# Doc Chapél In England



## Doc (Apr 11, 2004)

Doc Chapél will be in London from July 23rd through the 28th, and conducting a two day lecture in London England on Saturday and Sunday, July 24th & 25th. Come and have your SubLevel Four Kenpo questions answered in person and physically. For futher information contact Kevin Mills of the British Kenpo Karate Union at: SPIRE0951@aol.com


----------



## Dominic Jones (Apr 11, 2004)

Hi Dr Chapél 

Looking forward to learning from you.

Regards
Dominic:asian:


----------



## Kenpomachine (Apr 11, 2004)

Doc said:
			
		

> Doc Chapél will be in London from July 23rd through the 28th, and conducting a two day lecture in London England on Saturday and Sunday, July 24th & 25th. Come and have your SubLevel Four Kenpo questions answered in person and physically. For futher information contact Kevin Mills of the British Kenpo Karate Union at: SPIRE0951@aol.com


 Nice timing! I saw the news in Kenpo Sweden, but they said the seminar is in June.
It's a pity I can't go. This year is being a bit hectic for me


----------



## Doc (Apr 11, 2004)

Kenpomachine said:
			
		

> Nice timing! I saw the news in Kenpo Sweden, but they said the seminar is in June.
> It's a pity I can't go. This year is being a bit hectic for me



The *JULY* date is correct. Ingmar made a mistake he will correct shortly.
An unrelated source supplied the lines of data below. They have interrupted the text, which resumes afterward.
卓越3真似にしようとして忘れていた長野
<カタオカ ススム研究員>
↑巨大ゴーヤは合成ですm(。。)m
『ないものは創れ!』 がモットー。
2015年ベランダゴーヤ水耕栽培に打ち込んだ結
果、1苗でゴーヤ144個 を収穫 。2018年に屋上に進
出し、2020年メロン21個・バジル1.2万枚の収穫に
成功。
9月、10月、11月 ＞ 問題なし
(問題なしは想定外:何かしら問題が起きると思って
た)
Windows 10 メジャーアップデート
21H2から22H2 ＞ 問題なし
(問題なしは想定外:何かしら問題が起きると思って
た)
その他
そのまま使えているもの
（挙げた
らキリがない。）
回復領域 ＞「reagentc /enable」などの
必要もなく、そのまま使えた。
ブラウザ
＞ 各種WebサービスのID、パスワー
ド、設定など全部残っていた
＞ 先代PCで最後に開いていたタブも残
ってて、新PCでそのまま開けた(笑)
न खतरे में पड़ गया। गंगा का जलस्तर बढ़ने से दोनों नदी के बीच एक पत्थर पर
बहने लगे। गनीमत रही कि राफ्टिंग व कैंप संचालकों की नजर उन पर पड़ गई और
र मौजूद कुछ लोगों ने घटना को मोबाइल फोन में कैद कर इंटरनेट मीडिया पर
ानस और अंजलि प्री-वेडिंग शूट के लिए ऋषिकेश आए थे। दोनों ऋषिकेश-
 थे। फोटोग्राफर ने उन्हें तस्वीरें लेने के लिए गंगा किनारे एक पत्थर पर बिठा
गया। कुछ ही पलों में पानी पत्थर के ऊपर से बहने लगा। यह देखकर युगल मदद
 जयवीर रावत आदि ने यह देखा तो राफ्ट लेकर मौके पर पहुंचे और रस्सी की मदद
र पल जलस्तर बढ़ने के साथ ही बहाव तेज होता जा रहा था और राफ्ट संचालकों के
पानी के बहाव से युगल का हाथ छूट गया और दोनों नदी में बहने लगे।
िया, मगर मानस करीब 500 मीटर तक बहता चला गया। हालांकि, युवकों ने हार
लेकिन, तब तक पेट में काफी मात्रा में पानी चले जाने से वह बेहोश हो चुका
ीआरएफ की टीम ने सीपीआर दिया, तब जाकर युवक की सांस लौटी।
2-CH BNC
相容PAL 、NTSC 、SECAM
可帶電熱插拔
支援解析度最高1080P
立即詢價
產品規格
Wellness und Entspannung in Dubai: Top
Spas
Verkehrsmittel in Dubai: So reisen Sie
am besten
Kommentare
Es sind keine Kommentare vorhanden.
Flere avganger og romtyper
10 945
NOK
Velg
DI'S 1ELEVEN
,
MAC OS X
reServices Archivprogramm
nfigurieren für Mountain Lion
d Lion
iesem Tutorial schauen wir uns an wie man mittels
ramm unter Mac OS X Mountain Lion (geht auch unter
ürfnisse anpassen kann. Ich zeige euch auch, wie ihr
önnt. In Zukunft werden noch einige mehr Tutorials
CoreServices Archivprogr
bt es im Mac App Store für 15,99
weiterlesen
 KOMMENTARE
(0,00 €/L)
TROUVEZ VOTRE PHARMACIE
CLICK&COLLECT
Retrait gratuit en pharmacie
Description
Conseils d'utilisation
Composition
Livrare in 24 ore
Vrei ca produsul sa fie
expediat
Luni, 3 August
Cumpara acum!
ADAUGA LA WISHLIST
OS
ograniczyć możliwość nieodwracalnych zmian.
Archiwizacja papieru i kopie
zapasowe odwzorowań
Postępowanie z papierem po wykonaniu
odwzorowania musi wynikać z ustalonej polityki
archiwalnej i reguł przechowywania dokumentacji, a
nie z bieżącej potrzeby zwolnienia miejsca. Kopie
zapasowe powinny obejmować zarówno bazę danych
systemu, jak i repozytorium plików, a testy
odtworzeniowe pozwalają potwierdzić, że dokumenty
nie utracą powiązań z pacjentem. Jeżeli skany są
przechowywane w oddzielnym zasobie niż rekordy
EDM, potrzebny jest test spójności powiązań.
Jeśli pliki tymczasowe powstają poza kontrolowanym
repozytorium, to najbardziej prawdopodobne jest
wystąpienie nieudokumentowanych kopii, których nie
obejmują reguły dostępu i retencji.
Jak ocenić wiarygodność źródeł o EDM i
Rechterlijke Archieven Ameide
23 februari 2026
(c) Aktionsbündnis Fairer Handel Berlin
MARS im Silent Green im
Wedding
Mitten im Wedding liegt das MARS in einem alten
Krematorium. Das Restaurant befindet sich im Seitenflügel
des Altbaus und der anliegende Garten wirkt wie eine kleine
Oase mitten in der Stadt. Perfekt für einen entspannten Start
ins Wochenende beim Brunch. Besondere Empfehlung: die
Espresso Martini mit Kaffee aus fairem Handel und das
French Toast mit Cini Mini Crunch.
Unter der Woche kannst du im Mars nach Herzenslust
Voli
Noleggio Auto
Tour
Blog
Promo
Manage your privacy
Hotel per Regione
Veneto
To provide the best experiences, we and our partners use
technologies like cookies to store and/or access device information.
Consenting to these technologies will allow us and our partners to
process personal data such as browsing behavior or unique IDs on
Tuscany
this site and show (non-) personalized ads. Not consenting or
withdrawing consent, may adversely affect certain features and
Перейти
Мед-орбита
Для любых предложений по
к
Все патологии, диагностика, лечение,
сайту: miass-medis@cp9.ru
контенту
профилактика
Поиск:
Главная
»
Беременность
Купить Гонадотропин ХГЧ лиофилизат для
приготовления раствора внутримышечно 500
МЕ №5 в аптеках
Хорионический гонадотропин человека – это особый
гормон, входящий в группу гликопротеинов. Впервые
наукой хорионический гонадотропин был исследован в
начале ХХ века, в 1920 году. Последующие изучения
Don't worry we'll catch you next time.


----------



## Doc (Apr 11, 2004)

Dominic Jones said:
			
		

> Hi Dr Chapél
> 
> Looking forward to learning from you.
> 
> ...


I look forward to learning as well.


----------



## D.Cobb (Apr 14, 2004)

Ok Doc, if you're going that far, you might as well go a little farther, and end up Downunder!!
I know of at least 1 guy who would come to your seminars. 

--Dave

 :asian:


----------



## Doc (Apr 14, 2004)

D.Cobb said:
			
		

> Ok Doc, if you're going that far, you might as well go a little farther, and end up Downunder!!
> I know of at least 1 guy who would come to your seminars.
> 
> --Dave
> ...


I guess it would be me and you then.


----------



## D.Cobb (Apr 15, 2004)

Doc said:
			
		

> I guess it would be me and you then.



Not that there's anything wrong with that....... 


artyon: 

--Dave


----------